Problem
In the text on feasible configurations, what edge kind does the compatibility method check for between variant nodes?

Text provided
Feasible configurations#

Using the ragraph.analysis.compatibility module, we can generate feasible configurations for this problem. First we create a dictionary of elements (A, B, C) to their respective variant nodes, which we can pass into a CompatibilityAnalysis:

>>> from ragraph.analysis import compatibility as comp
>>> from collections import defaultdict
>>> variants_by_element = defaultdict(list)
>>> for n in graph.nodes:
...     variants_by_element[n.name[0]].append(n)
>>> # variants_by_element = {'A': [Node('A1')], 'B': [Node('B1'), Node('B2')], ...}
>>> ca = comp.CompatibilityAnalysis(
...     graph,
...     variants=variants_by_element,
...     compatibility_method=comp.get_compatibility_method(
...         compatibility_kind="compatibility", incompatibility_kind=None
...     )
... )
>>> configs = ca.yield_feasible_configurations()
>>> # Display names instead of full nodes:
>>> [tuple(n.name for n in config) for config in configs]
[('A1', 'B2', 'C3'), ('A1', 'B2', 'C2'), ('A1', 'B1', 'C3'), ('A1', 'B1', 'C2')]

So currently, there’s four feasible configurations. These are feasible since the compatibility_method with the given arguments checks for edges with an edge kind of “compatibility” between the given variant nodes. The variants of all elements have to be compatible with each other element’s variant in order to achieve a feasible configuration.

Raw data
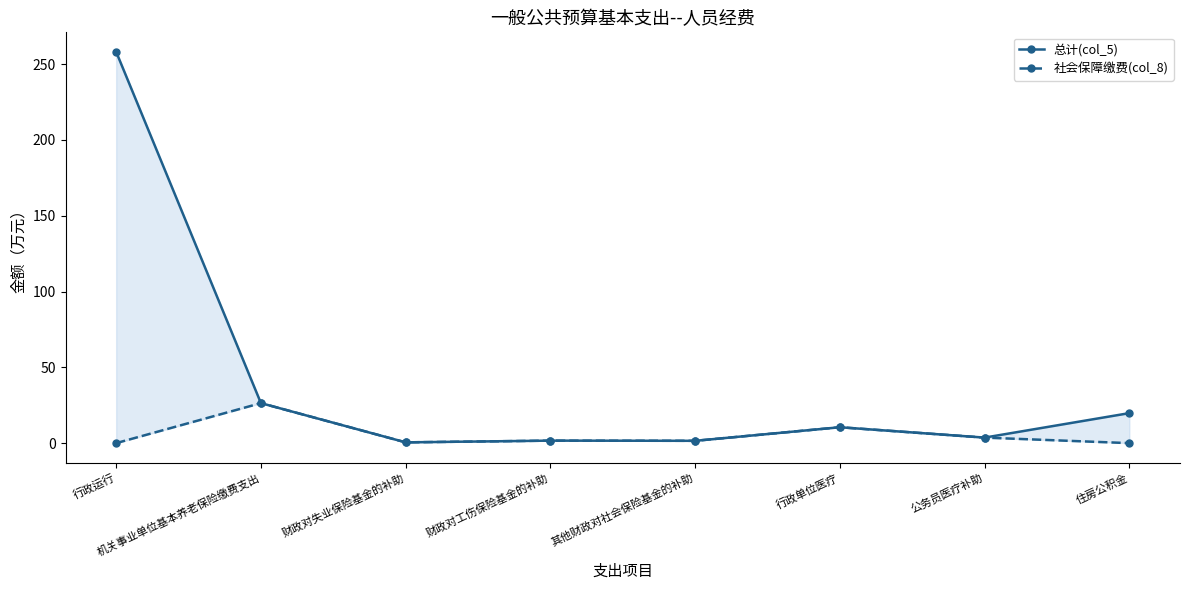

Reading left to right, list all the values displayed in this chart.

总计(col_5): 行政运行=258.1	机关事业单位基本养老保险缴费支出=26.4	财政对失业保险基金的补助=0.5	财政对工伤保险基金的补助=1.6	其他财政对社会保险基金的补助=1.5	行政单位医疗=10.5	公务员医疗补助=3.6	住房公积金=19.8
社会保障缴费(col_8): 行政运行=0.0	机关事业单位基本养老保险缴费支出=26.4	财政对失业保险基金的补助=0.5	财政对工伤保险基金的补助=1.6	其他财政对社会保险基金的补助=1.5	行政单位医疗=10.5	公务员医疗补助=3.6	住房公积金=0.0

Task output
It checks for edges with an edge kind of "compatibility."